Eagles, like all birds, have superior colour vision. Not only do they see colours as more vivid than we do, but they can also effectively differentiate between more shades and see ultraviolet light too. This is an entire spectrum of light that the average human cannot see and is thought to have evolved to help them follow the UV-reflective urine trails of small prey.

What the world looks like to an eagle, we may never know. However, there's no need to feel inferior as the eagle's admirable eyesight has evolved to suit their high-flying lifestyle. Humans simply have no need for this level of visual acuity and our 20/20 vision suits us just fine!

Why are my cat's pupils vertical slits whereas a lion's pupils are round?

I'd like to introduce you to my family cat, Harley (pictured below). Despite being a grumpy, old sod most of the time, he reluctantly agreed to take part in my next demonstration.

If you look closely at his eyes, you will notice that the pupils are shaped like vertical slits. Compare this with the eyes of a big cat, like the lion pictured above, and you can see that their pupils are round and circular in shape.

The vertical pupils on your household moggie create an increased depth of field on vertical contours. This means that when the cat focuses on a object, vertical things like blades of grass in front of, or behind, that object stay in focus more than horizontal things do.

This allows your cat to precisely determine how close or far away this object (or prey) is, and therefore ambush it with far greater accuracy. If you are a predator that is low to the ground and hunting a small target in long grass then you can imagine this is a super benefit to have.

Lions, on the other hand, stand almost a metre taller than old Harley and can therefore see over the tops of the grass. They are also typically hunting much larger targets and do not need to get quite as close to their prey before they ambush. If they make an error in their strike, they often make up for it by using their speed and muscle strength in pursuit of their prey.

Other predators that have round pupils are leopards, hyenas and wild dogs. All of these carnivores are known as "active foragers", or those who chase down their prey. It is true that lions and leopards often employ ambush tactics while hunting, but this usually acts to close the gap between them and their prey before a pursuit takes place, therefore increasing their chance of success.

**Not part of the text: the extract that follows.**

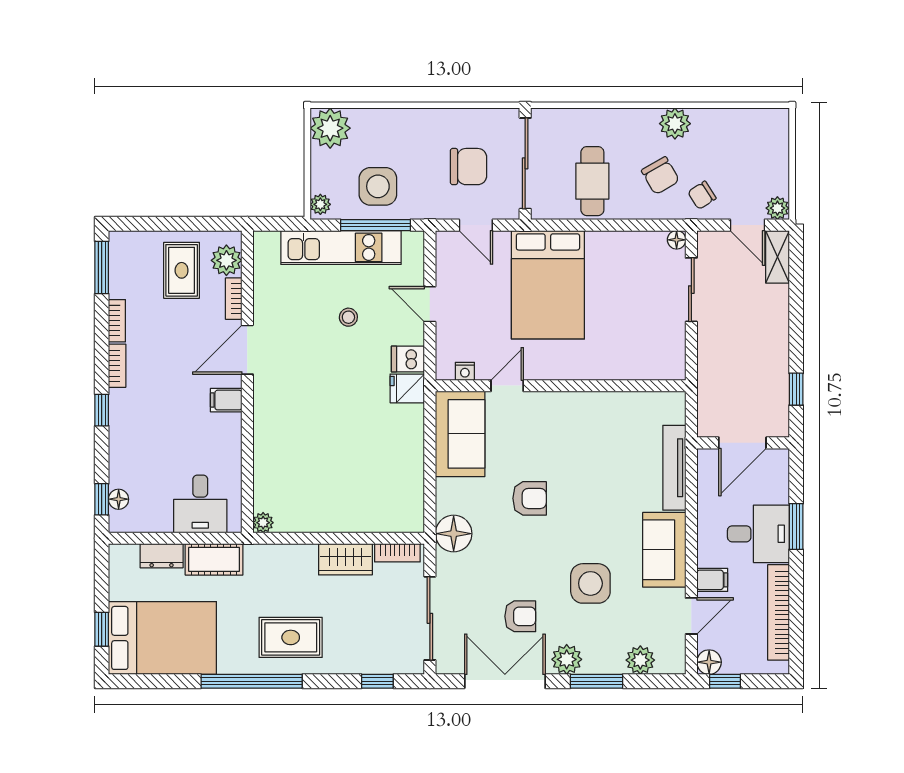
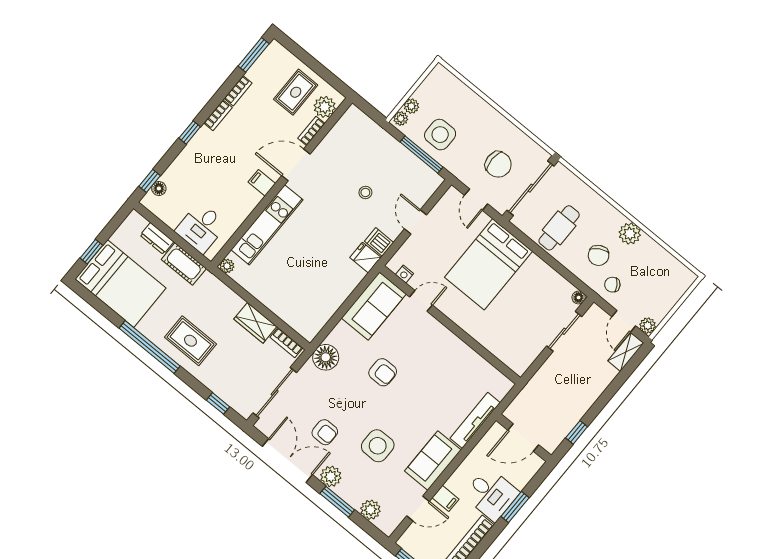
plant: (330, 128) -> (411, 106), moved, width x0.53, depth x0.53
kitchen unit: (341, 247) -> (267, 225), moved, turned -90
floor lamp: (709, 662) -> (407, 542), removed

So, what about their prey?

Those animals who are further down the food chain need to give themselves the best possible chance of surviving a potential ambush. For humans, with eyes on the front of our heads, our field of view is about 180 degrees. Prey species have eyes that are positioned on the sides of their heads, giving them an impressive 290 degree field of view and helping them to spot danger that may be sneaking up behind them.

Although it is sometimes difficult to tell, these animals also often have horizontal pupils. And yes, you guessed it - this has the same effect as the vertical pupils of a house cat but this time on a horizontal contour. Amazingly, when the animal drops its head to the ground to graze (like the bushbuck pictured above), the eyes swivel in their sockets so that the pupil remains parallel to the ground. This allows them to retain a clear picture of their surroundings and spot potential danger.

So, just by looking closely at an animal's eye, you can tell a lot about whether an animal is the hunter or the hunted, how tall it stands and what lifestyle it may lead. We may never know exactly what the world looks like to these wonderful animals, but it is certainly mind-boggling to think about!